Süregen halsizlik, yorgunluk, sersemlik hissi, baş ağrısı, baş dönmesi, kulaklarda çınlama, çarpıntı, göğüste sıkışma, nefes darlığı, görmede bulanıklık, idrarda kan görme, gece sık idrara gitme şikayeti olanlar hipertansiyon varlığı yönünden araştırılmalıdır. Ayrıca kendisinde daha önce şeker hastalığı, kolesterol ve trigliserit yüksekliği, gut hastalığı, kalp ve böbrek hastalıkları tespit edilenler, mutlaka kan basıncı yüksekliği açısından takip altında olmalıdır.
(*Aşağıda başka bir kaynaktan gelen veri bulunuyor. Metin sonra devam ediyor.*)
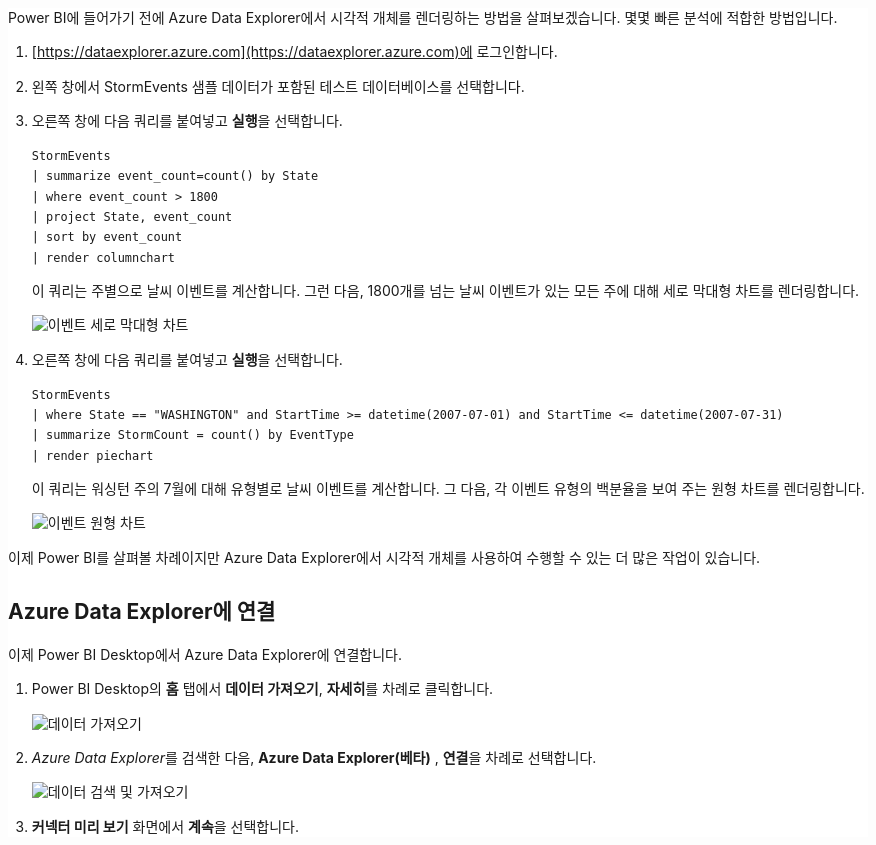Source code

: Power BI에 들어가기 전에 Azure Data Explorer에서 시각적 개체를 렌더링하는 방법을 살펴보겠습니다. 몇몇 빠른 분석에 적합한 방법입니다.

1. [https://dataexplorer.azure.com](https://dataexplorer.azure.com)에 로그인합니다.

1. 왼쪽 창에서 StormEvents 샘플 데이터가 포함된 테스트 데이터베이스를 선택합니다.

1. 오른쪽 창에 다음 쿼리를 붙여넣고 **실행**을 선택합니다.

    ```Kusto
    StormEvents
    | summarize event_count=count() by State
    | where event_count > 1800
    | project State, event_count
    | sort by event_count
    | render columnchart
    ```

    이 쿼리는 주별으로 날씨 이벤트를 계산합니다. 그런 다음, 1800개를 넘는 날씨 이벤트가 있는 모든 주에 대해 세로 막대형 차트를 렌더링합니다.

    ![이벤트 세로 막대형 차트](media/visualize-power-bi/events-column-chart.png)

1. 오른쪽 창에 다음 쿼리를 붙여넣고 **실행**을 선택합니다.

    ```Kusto
    StormEvents
    | where State == "WASHINGTON" and StartTime >= datetime(2007-07-01) and StartTime <= datetime(2007-07-31)
    | summarize StormCount = count() by EventType
    | render piechart
    ```

    이 쿼리는 워싱턴 주의 7월에 대해 유형별로 날씨 이벤트를 계산합니다. 그 다음, 각 이벤트 유형의 백분율을 보여 주는 원형 차트를 렌더링합니다.

    ![이벤트 원형 차트](media/visualize-power-bi/events-pie-chart.png)

이제 Power BI를 살펴볼 차례이지만 Azure Data Explorer에서 시각적 개체를 사용하여 수행할 수 있는 더 많은 작업이 있습니다.

## <a name="connect-to-azure-data-explorer"></a>Azure Data Explorer에 연결

이제 Power BI Desktop에서 Azure Data Explorer에 연결합니다.

1. Power BI Desktop의 **홈** 탭에서 **데이터 가져오기**, **자세히**를 차례로 클릭합니다.

    ![데이터 가져오기](media/visualize-power-bi/get-data-more.png)

1. *Azure Data Explorer*를 검색한 다음, **Azure Data Explorer(베타)** , **연결**을 차례로 선택합니다.

    ![데이터 검색 및 가져오기](media/visualize-power-bi/search-get-data.png)

1. **커넥터 미리 보기** 화면에서 **계속**을 선택합니다.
Kimler hipertansiyon için risk taşır?

Sigara içenler, şişman insanlar, > 60 yaşın üzerindekiler, aşırı stres altındakiler, diyabet ve lipit bozuklukları saptananlar, erkekler ve menapoz sonrası kadınlar, ailesinde diyabet, böbrek hastalıkları, kalp- ve beyin-damar hastalığı olanlar hipertansiyon açısından risk altındadırlar. Ayrıca hipertansiyonun genellikle tuz tüketiminin fazla olduğu toplumlarda ve sedanter yaşam tarzı olan insanlarda daha sık ortaya çıktığı unutulmamalıdır.

Erken tanının önemi ve tedavinin ana hatları

- Hipertansiyon çok yaygın olarak görülen toplumsal bir problemdir. Ülkemizdeki her 5-6 erişkinden birinde kan basıncı yüksekliği söz konusudur. Hastaların çok büyük bir kısmının kan basıncı yüksekliğinin farkında olmaması hipertansiyona bağlı sakatlıklar ve ölümlerin artışında büyük rol oynamaktadır. Yüksek kan basıncı tespit edildiği halde önemsenmemesi diğer bir önemli problemdir. Unutmayın, hipertansiyon ciddi, ama tedavi edilebilir bir hastalıktır!

- Yukarıda bahsedilen belirtilerin başladığı dönemde hekime başvurulur ve bu sayede erken dönemde hastalık teşhis edilirse, kalıcı ve geriye dönüşümsüz komplikasyonlardan kaçınabilmek mümkündür. Erken tanı ve tedavi uygulanamadığı zaman ortaya çıkan klinik durumlar, maalesef oldukça ciddi ve ölümcüldür. Bunlardan başlıcaları; kalp büyümesi, kalp yetmezliği, kalp krizi, inme (felç), böbrek yetmezliği, ciddi damarsal hastalıklar, kalıcı görme kaybı (körlük) olarak sayılabilir.

- Hipertansiyon tanısı konulduğu zaman günlük bir takım alışkanlıkların değiştirilmesi klinik olarak çok önem taşır. Tuz tüketimi mutlaka azaltılmalı ve düzenli egzersiz yapılmalıdır. Ağır yağlı gıdalardan mümkün olduğunca kaçınılmalı, bunun yerine meyve-sebze ve lifli gıda tüketimi arttırılmalıdır. Sigara ve alkol kullanımı sonlandırılmalıdır. Stres faktörlerinden mümkün olduğunca kaçınılmalı ve bunlarla baş etme yolları denenmelidir. Hekimin uygun görmesi halinde ağızdan alınan ilaçlar da duruma göre tedaviye eklenebilir. İlaç kullanan hastaların hipertansiyon tedavisinin genellikle ömür boyu süreceği ve ilaç kutusu bitince tedavinin sona ermeyeceğini bilmesi gerekir.